The three gunmen face murder charges, but investigations are continuing, including whether weapons laws were violated. A federal ban on sales of some assault weapons expired in 2004.

We’ve heard some concern whether the nation’s economic problems or the election of the first black president might inspire increased acts of political extremism. But there has been virtually no discussion of whether the incidents indicate a need for stricter laws to limit access to such weapons — or at least keep better records of who buys or owns them.

Indeed, every sign is that opponents of gun-control laws, like the National Rifle Association, essentially have won the longstanding public battle over the efficacy of legal restrictions to curb potential violence by individuals with access to firearms.

In the recent Virginia gubernatorial primary, Democrats nominated a candidate endorsed by the NRA when he ran for attorney general in 2005 and who did not suffer for opposing legislation to ban buying more than one handgun a month and carrying firearms in bars.

And when Republicans pushed a proposal curbing the District of Columbia’s power to regulate gun ownership as a “poison pill” designed to kill a measure giving Washingtonians a voting member of Congress, 22 Democrats joined them, led by Senate Majority Leader Harry Reid of Nevada.

The nation’s first urban Democratic president in a generation, busy with the economy and health care, shows no sign of wanting to press the matter.
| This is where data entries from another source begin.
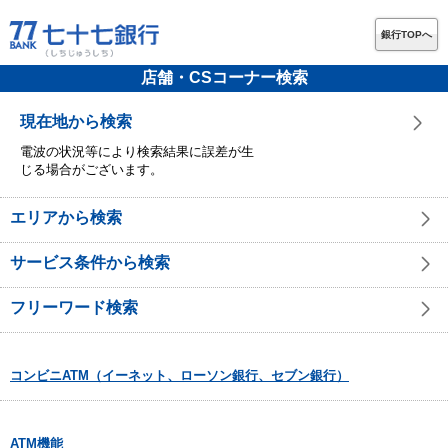
銀行TOPへ
店舗・CSコーナー検索
現在地から検索
電波の状況等により検索結果に誤差が生
じる場合がございます。
エリアから検索
サービス条件から検索
フリーワード検索
コンビニATM（イーネット、ローソン銀行、セブン銀行）
ATM機能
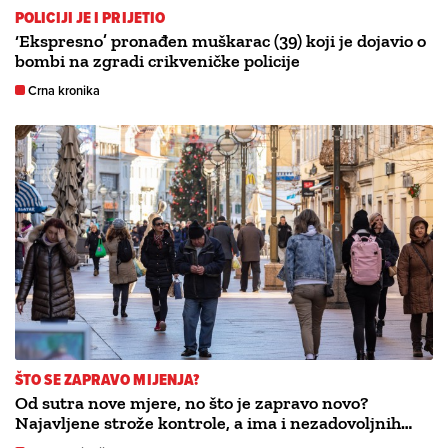
POLICIJI JE I PRIJETIO
‘Ekspresno’ pronađen muškarac (39) koji je dojavio o
bombi na zgradi crikveničke policije
Crna kronika
ŠTO SE ZAPRAVO MIJENJA?
Od sutra nove mjere, no što je zapravo novo?
Najavljene strože kontrole, a ima i nezadovoljnih…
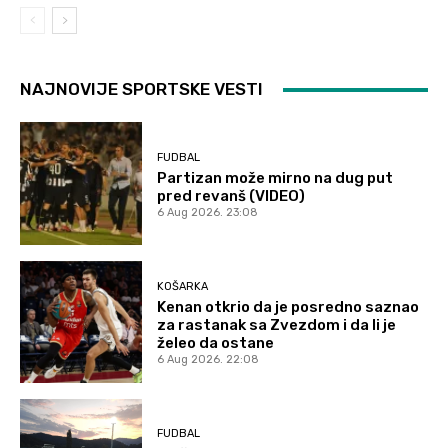
NAJNOVIJE SPORTSKE VESTI
FUDBAL
Partizan može mirno na dug put
pred revanš (VIDEO)
6 Aug 2026. 23:08
KOŠARKA
Kenan otkrio da je posredno saznao
za rastanak sa Zvezdom i da li je
želeo da ostane
6 Aug 2026. 22:08
FUDBAL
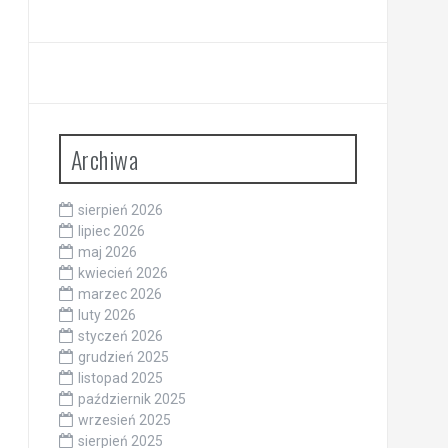
Archiwa
sierpień 2026
lipiec 2026
maj 2026
kwiecień 2026
marzec 2026
luty 2026
styczeń 2026
grudzień 2025
listopad 2025
październik 2025
wrzesień 2025
sierpień 2025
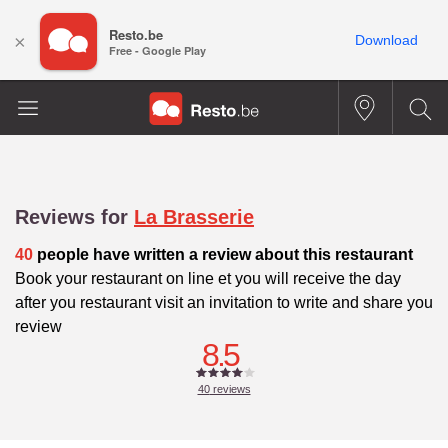
Resto.be
×
Download
Free - Google Play
Reviews for
La Brasserie
40
people have written a review about this restaurant
Book your restaurant on line et you will receive the day
after you restaurant visit an invitation to write and share you
review
8.5
40
reviews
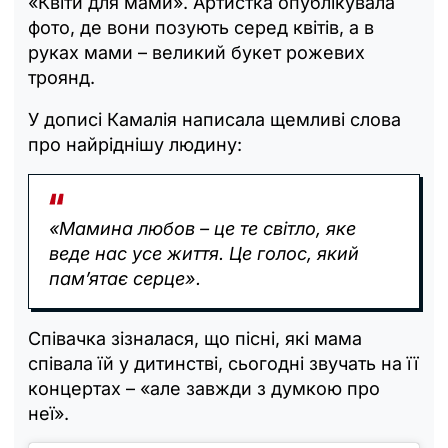
«Квіти для мами». Артистка опублікувала
фото, де вони позують серед квітів, а в
руках мами – великий букет рожевих
троянд.
У дописі Камалія написала щемливі слова
про найріднішу людину:
«Мамина любов – це те світло, яке
веде нас усе життя. Це голос, який
пам’ятає серце».
Співачка зізналася, що пісні, які мама
співала їй у дитинстві, сьогодні звучать на її
концертах – «але завжди з думкою про
неї».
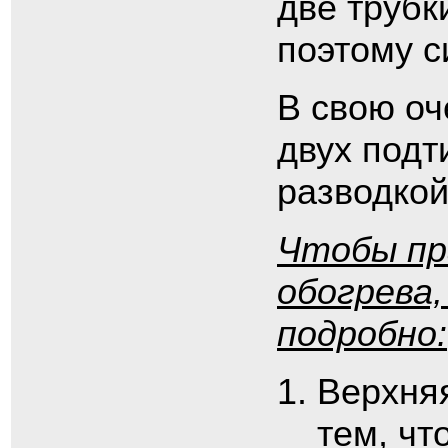
две трубк
поэтому с
В свою оч
двух подт
разводкой
Чтобы пр
обогрева,
подробно:
Верхняя
тем, чт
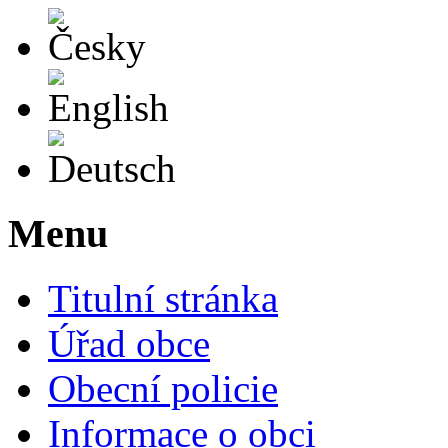
Česky
English
Deutsch
Menu
Titulní stránka
Úřad obce
Obecní policie
Informace o obci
Asked this spring if Barack Obama might be willing to reinstate the assault weapons ban, spokesman Robert Gibbs said the president believes “there are other strategies that we can take to enforce the laws that are already on the books.”

Earlier, Attorney General Eric Holder told CBS News’ Katie Couric that the administration would work with the NRA on “common-sense approaches to reduce the level of violence” on the streets. Obama, Holder said, sought policies “that are politically saleable and things that will be ultimately effective.”

The key phrase is “politically saleable,” given that enactment of the assault weapons ban during the Clinton administration cost Democrats a number of congressional seats in 1994. Democrats don’t want a repeat.

Besides, it’s unclear if stricter gun laws would have prevented the three recent slayings, as well as other even deadlier incidents this year. A recent Supreme Court decision makes it harder for states and localities to limit sales and ownership.

Still, it’s hard to argue that the easy availability of handguns and assault weapons is good for crime prevention or what the Founding Fathers had in mind in the Second Amendment.

And it’s surely a sign of the times that there’s so little effort to do anything about it.